The fact that Planned Parenthood provides abortion care is, of course, the issue driving these ongoing efforts to punish the organization, even though by law federal funds cannot be used to cover the costs of abortions. Despite that restriction, since last summer Congress has advanced a number of proposals to divert public resources from Planned Parenthood, suggesting that there is a larger, ready-made network of other trained providers that can provide family planning care.

This argument demonstrates a fundamental lack of understanding of how millions of individuals across the country have their preventive-care needs met. The debate should not be about whether or not other providers in the area have the capacity to handle the influx of patients who would be seeking care after Planned Parenthood affiliates are banned from receiving Title X funding.

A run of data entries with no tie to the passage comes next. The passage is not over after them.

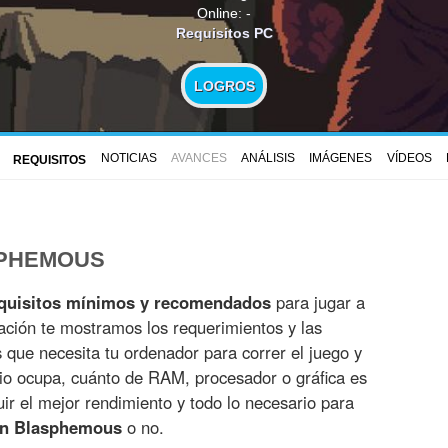
Online: -
Requisitos PC
LOGROS
NOTICIAS
AVANCES
ANÁLISIS
IMÁGENES
VÍDEOS
REQUISITOS
SPHEMOUS
quisitos mínimos y recomendados
para jugar a
ación te mostramos los requerimientos y las
es que necesita tu ordenador para correr el juego y
io ocupa, cuánto de RAM, procesador o gráfica es
r el mejor rendimiento y todo lo necesario para
on Blasphemous
o no.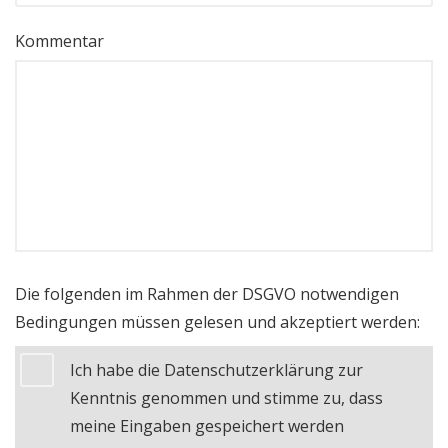
Kommentar
Die folgenden im Rahmen der DSGVO notwendigen
Bedingungen müssen gelesen und akzeptiert werden:
Ich habe die Datenschutzerklärung zur
Kenntnis genommen und stimme zu, dass
meine Eingaben gespeichert werden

What's really at stake is whether low-income women and men should have the same right to choose their care providers as do those with private health insurance.

No two patients are the same. That's particularly true in family planning. People seeking care -- both women and men -- make different decisions and have unique needs based on individual health and life circumstances. In the private insurance market, most women have direct access without a referral to obstetrics/gynecology specialists separate from their primary-care providers. The same is true in the Medicaid program: Federal law protects the right of enrollees to freely choose to receive family planning services from any qualified provider. This should be true for all individuals, not just those with insurance.

And you can't just whimsically shift Title X funding, which pays for birth control, cancer screenings, STD services and well-woman exams for more than 4.1 million people annually. Title X is a competitive grant program that funds applicants, including state health departments, family planning councils, hospitals, community health centers or Planned Parenthood affiliates, that demonstrate a strong capacity to deliver high-quality family planning care to primarily low-income and uninsured women and men. These provider networks look different from state to state because they are designed to meet the specific needs of the communities they serve.

That is why it is important for Title X to support a diverse network of providers, with nurse practitioners, doctors and educators trained and focused on providing high-quality, compassionate and confidential care. Low-income, uninsured or underinsured women and men should have the same access to care as their insured counterparts. And they should be able to seek that care from the provider of their choice -- even if that provider is Planned Parenthood.

It is a disservice to a patient to tell her she can no longer see her trusted family-planning provider based solely on her income or insurance status. Yet by giving states or Congress the discretion to restrict longstanding provider protections, we risk reversing the recent advances we've made in eliminating gaps in gender equality and care delivery in our nation's health-care system.

While demand for publicly funded family planning has continued to grow, the Title X budget has been cut year after year. We don't need any more damaging policies that limit provider choice and block access to care. We need real, lasting support to help the millions of women and men served in the safety net get the information and care they need from the providers they trust.

Clare Coleman is president and chief executive officer of the National Family Planning & Reproductive Health Association.